» **WORK TASK**: Find each line below that includes "mask", then copy it.
+ + + + + + +
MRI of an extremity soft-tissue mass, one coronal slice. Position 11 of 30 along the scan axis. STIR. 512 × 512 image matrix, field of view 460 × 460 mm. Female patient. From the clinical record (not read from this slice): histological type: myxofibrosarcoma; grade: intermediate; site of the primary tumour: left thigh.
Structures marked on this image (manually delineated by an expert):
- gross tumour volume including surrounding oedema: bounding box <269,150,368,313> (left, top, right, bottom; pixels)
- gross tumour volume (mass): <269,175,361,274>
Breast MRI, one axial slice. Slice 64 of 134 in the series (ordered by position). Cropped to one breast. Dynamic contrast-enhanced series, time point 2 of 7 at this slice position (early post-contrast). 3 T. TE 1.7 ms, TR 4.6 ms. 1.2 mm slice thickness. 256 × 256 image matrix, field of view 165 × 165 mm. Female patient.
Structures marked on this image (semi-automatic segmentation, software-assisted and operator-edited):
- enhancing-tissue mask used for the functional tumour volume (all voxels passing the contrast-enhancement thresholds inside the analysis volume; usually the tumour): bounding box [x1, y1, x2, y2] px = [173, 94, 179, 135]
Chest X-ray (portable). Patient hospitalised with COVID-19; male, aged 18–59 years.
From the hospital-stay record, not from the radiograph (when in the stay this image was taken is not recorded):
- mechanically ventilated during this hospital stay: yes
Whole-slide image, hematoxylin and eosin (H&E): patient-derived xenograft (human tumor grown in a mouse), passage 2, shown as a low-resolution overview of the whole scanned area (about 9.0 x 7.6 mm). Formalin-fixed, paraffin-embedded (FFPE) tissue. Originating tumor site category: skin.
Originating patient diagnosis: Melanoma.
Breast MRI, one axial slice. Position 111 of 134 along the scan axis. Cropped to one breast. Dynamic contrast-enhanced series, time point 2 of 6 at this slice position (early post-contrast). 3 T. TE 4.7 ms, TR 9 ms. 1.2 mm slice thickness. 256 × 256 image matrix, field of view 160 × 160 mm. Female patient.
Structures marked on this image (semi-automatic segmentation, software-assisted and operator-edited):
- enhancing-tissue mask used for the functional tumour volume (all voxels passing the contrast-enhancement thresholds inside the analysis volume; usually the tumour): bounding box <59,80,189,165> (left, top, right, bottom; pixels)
+ + + + + + +
» **WRITTEN RESPONSE**:
- enhancing-tissue mask used for the functional tumour volume (all voxels passing the contrast-enhancement thresholds inside the analysis volume; usually the tumour): bounding box [x1, y1, x2, y2] px = [173, 94, 179, 135]
- enhancing-tissue mask used for the functional tumour volume (all voxels passing the contrast-enhancement thresholds inside the analysis volume; usually the tumour): bounding box <59,80,189,165> (left, top, right, bottom; pixels)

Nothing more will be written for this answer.